Joint PMF for Multiple Variables: For two discrete random variables $X$ and $Y$, the joint PMF $p_{X,Y}(x, y)$ gives the probability of $X$ and $Y$ simultaneously taking values $x$ and $y$, respectively.
Cumulative Distribution Function (CDF) - Both Continuous and Discrete Variables
The CDF shows the probability that a random variable is less than or equal to a specific value $x$. Calculate the probability of the variable falling below a certain threshold.
$$ F_X(x) = P(X \leq x) $$
Properties:
- Non-decreasing function.
- $\lim_{x \to \infty} F_X(x) = 1$.
- $\lim_{x \to -\infty} F_X(x) = 0$.
- Right-continuous: For any $x$ and decreasing sequence $x_n$ converging to $x$, $\lim_{x_n \to x^+} F_X(x_n) = F_X(x)$.
Joint CDF: For two variables $X$ and $Y$, $F(a, b) = P(X \leq a, Y \leq b)$. To derive the marginal distribution of $X$: $F_X(a) = \lim_{b \to \infty} F(a, b)$.

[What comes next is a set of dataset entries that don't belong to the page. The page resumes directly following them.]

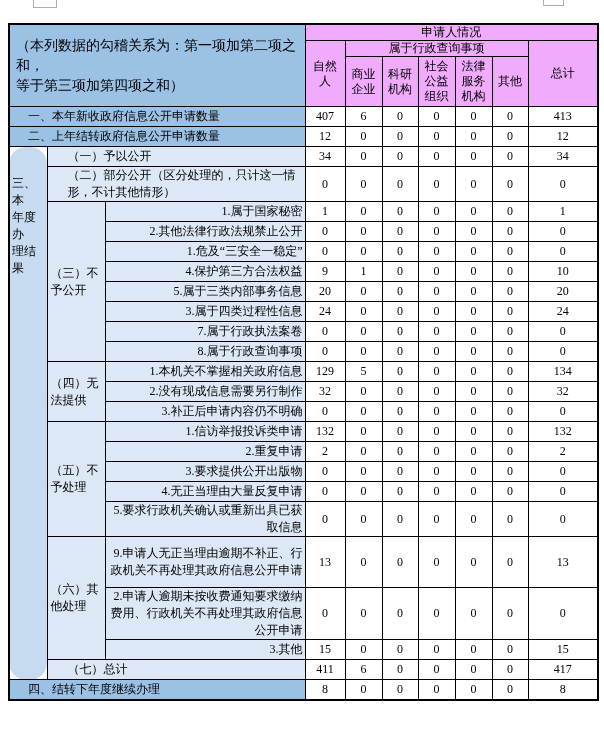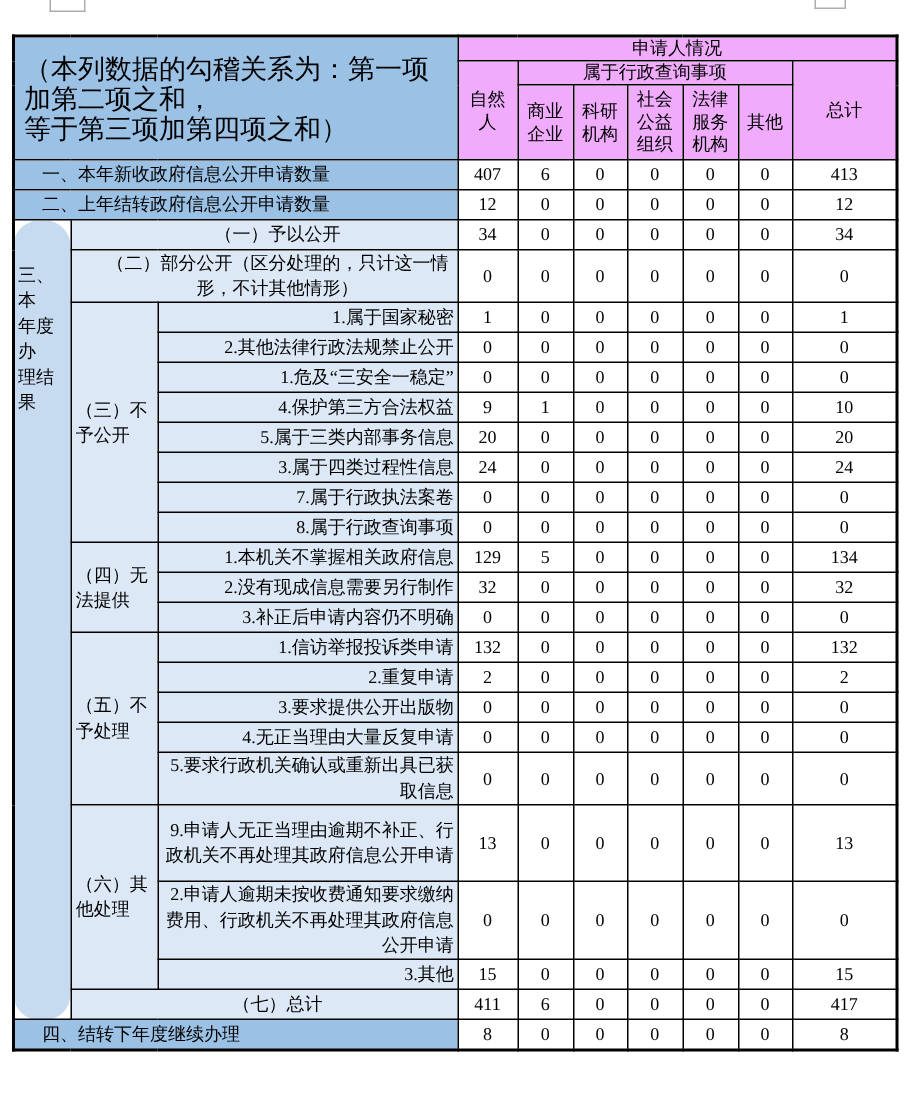--- a/index.html
+++ b/index.html
@@ -16,29 +16,29 @@
     border: 2px solid #000;
   }
   td {
     border: 1px solid #000;
     font-size: 12px; line-height: 17px;
     overflow: hidden; padding: 0 2px;
     vertical-align: middle;
   }
   
   .hdr  { background: #f0abfc; text-align: center; white-space: pre-line; line-height: 15px; }
-  .note { background: #9BC1E5; text-align: left; font-size: 18px; line-height: 20px;
+  .note { background: #9BC1E5; text-align: left; font-size: 14px; line-height: 20px;
           white-space: pre-line; padding: 0 6px; }
   tr.hr1 > td { height: 15px; }
   tr.hr3 > td { height: 50px; }
   
   .lb1 { background: #9BC1E5; text-align: left; padding-left: 18px; font-family: Liberation Serif, serif; }
   .grp { background: #C6DBF0; vertical-align: top; padding-top: 28px; padding-left: 2px;
          text-align: left; white-space: pre-line; border-radius: 17px; }
-  .lb2 { background: #DCE8F5; text-align: center; padding-left: 20px; }
+  .lb2 { background: #DCE8F5; text-align: left; padding-left: 20px; }
   .lb2v{ background: #DCE8F5; vertical-align: middle; white-space: pre-line; padding-left: 3px; }
   .lb3 { background: #DCE8F5; text-align: right; padding-left: 3px; }
   .num { background: #ffffff; text-align: center; }
   
   tr.h1 > td { height: 20px; }
   tr.h2 > td { height: 35px; }
   tr.h3 > td { height: 51px; }
 </style>
 </head>
 <body>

Moments and Moment Generating Functions
Moments are key statistical measures that provide insights into the characteristics of a distribution, such as its central tendency, dispersion, and overall shape. Specifically, the $n$th moment of a random variable $X$ around a constant $c$ is defined as the expected value of the $n$th power of the deviation of $X$ from $c$:
$$ E[(X - c)^n] $$
Where $E[\cdot]$ denotes the expected value.
The Moment-Generating Function (MGF) is a powerful tool in the analysis of random variables. For a random variable $X$, the MGF is a function that encapsulates all the moments of $X$. It is defined as the expected value of $e^{tX}$, where $t$ is a real number:
$$ M_X(t) = E[e^{tX}] $$
One of the key properties of the MGF is its ability to generate moments. Specifically, the $n$th moment about the origin is obtained by differentiating the MGF $n$ times with respect to $t$ and then evaluating it at $t=0$:
I. Mean (First Moment): The mean or the first moment of $X$ is the expected value of $X$, denoted as $\mu$. It is derived from the first derivative of the MGF at $t=0$:
$$ E[X] = \mu = M_X^{(1)}(0) $$
II. Variance (Second Moment): The variance measures the dispersion of the random variable around its mean. It is the second central moment, and it can be derived from the MGF as follows:
$$ Var(X) = \sigma^2 = E[X^2] - (E[X])^2 = M_X^{(2)}(0) - \left( M_X^{(1)}(0) \right)^2 $$
Here, $M_X^{(1)}(0)$ and $M_X^{(2)}(0)$ represent the first and second derivatives of the MGF evaluated at $t=0$, respectively.